## Requirement
From the records below, copy every line that contains the word "this".

········

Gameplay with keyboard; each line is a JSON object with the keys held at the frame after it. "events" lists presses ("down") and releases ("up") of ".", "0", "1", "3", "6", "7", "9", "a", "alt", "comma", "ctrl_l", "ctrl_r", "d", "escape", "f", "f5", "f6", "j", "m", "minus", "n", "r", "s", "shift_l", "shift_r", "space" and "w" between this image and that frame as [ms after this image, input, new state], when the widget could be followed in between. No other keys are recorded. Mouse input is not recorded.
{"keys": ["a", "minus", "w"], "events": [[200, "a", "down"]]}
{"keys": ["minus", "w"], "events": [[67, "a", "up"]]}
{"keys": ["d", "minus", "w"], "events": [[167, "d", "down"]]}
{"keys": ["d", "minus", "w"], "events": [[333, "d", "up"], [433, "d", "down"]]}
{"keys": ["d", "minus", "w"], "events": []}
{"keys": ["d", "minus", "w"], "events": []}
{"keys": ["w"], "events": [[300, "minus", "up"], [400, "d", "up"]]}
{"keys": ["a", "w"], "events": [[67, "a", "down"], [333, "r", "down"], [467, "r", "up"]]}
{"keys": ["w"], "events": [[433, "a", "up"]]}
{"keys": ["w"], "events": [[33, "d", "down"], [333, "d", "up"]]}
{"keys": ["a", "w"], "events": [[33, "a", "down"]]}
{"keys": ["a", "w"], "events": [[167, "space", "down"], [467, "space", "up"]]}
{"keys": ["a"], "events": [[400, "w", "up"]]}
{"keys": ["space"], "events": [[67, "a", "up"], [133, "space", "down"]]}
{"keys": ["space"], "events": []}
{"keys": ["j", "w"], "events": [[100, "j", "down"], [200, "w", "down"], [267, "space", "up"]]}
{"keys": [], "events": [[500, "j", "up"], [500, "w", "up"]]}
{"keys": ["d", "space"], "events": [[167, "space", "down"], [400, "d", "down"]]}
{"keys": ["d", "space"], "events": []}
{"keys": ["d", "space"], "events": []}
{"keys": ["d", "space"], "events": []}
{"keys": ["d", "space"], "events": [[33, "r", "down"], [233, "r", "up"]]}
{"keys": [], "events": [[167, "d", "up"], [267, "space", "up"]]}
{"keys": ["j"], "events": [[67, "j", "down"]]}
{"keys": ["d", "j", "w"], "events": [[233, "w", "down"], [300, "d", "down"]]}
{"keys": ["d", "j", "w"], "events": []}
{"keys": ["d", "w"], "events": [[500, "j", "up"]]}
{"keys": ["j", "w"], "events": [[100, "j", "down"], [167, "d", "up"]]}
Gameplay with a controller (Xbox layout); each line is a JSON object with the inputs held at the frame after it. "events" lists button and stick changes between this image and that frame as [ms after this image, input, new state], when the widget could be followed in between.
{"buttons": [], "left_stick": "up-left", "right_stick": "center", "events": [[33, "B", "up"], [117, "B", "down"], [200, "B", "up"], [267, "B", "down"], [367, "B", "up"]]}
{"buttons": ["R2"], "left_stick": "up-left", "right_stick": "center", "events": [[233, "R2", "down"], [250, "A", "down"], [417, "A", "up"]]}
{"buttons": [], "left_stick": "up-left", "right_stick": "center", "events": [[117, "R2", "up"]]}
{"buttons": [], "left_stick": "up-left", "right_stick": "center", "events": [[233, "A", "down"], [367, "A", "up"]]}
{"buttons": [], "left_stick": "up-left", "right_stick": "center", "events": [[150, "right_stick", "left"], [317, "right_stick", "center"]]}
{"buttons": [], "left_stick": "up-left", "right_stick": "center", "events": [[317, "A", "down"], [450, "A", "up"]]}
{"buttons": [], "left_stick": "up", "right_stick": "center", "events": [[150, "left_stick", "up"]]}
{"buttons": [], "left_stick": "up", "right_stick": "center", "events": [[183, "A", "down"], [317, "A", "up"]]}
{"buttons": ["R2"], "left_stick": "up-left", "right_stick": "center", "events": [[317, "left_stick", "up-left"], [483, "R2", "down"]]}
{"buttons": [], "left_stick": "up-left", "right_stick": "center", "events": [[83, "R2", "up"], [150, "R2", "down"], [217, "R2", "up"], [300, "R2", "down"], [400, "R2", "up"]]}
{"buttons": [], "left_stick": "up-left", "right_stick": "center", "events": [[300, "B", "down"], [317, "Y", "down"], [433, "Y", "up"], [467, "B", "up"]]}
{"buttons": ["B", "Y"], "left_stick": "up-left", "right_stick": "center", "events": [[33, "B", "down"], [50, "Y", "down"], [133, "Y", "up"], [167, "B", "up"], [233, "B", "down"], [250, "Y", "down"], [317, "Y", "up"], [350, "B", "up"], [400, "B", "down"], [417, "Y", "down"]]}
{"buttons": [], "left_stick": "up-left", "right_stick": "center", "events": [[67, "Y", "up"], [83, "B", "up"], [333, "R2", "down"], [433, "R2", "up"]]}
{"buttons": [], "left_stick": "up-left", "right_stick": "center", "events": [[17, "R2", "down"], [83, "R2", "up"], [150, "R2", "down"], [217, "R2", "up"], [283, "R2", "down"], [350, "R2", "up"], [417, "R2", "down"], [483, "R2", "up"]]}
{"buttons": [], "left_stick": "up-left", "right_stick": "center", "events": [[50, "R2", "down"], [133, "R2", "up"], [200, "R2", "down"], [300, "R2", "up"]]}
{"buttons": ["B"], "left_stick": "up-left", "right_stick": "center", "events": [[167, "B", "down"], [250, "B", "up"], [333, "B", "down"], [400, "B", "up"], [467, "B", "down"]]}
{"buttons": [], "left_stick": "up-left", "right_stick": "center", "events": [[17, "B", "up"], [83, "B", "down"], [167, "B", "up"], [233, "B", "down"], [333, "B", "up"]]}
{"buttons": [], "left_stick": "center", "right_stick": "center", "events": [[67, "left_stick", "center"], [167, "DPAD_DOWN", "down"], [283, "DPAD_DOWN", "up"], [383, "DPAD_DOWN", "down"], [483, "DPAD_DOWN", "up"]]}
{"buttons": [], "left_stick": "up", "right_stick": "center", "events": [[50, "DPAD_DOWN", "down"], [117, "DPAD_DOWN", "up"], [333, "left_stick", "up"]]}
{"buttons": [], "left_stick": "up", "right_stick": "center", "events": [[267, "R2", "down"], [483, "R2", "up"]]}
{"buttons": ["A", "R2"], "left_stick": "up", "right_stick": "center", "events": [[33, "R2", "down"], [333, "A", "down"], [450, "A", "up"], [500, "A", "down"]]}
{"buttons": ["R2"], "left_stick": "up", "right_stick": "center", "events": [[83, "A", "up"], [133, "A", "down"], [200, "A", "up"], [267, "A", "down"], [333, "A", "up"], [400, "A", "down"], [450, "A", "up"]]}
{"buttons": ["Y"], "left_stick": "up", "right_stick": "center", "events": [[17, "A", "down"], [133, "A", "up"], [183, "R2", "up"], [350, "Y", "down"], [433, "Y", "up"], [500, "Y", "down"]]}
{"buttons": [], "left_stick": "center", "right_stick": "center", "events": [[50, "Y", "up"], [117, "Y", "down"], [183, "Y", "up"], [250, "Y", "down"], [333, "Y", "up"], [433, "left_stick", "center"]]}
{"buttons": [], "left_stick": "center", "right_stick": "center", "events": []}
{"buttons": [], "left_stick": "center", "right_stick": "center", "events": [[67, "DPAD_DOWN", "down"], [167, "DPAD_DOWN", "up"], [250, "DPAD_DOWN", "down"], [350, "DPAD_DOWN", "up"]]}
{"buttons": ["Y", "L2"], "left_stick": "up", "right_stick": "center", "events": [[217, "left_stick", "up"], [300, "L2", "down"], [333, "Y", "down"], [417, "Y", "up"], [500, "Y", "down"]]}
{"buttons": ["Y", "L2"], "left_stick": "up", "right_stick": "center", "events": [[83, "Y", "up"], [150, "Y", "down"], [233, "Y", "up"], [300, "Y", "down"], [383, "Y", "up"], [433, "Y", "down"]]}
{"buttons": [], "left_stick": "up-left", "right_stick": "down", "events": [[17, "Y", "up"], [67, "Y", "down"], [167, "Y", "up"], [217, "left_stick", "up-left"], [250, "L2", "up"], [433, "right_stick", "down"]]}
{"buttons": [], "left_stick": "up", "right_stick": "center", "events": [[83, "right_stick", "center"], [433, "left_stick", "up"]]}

········

## Response
Gameplay with keyboard; each line is a JSON object with the keys held at the frame after it. "events" lists presses ("down") and releases ("up") of ".", "0", "1", "3", "6", "7", "9", "a", "alt", "comma", "ctrl_l", "ctrl_r", "d", "escape", "f", "f5", "f6", "j", "m", "minus", "n", "r", "s", "shift_l", "shift_r", "space" and "w" between this image and that frame as [ms after this image, input, new state], when the widget could be followed in between. No other keys are recorded. Mouse input is not recorded.
Gameplay with a controller (Xbox layout); each line is a JSON object with the inputs held at the frame after it. "events" lists button and stick changes between this image and that frame as [ms after this image, input, new state], when the widget could be followed in between.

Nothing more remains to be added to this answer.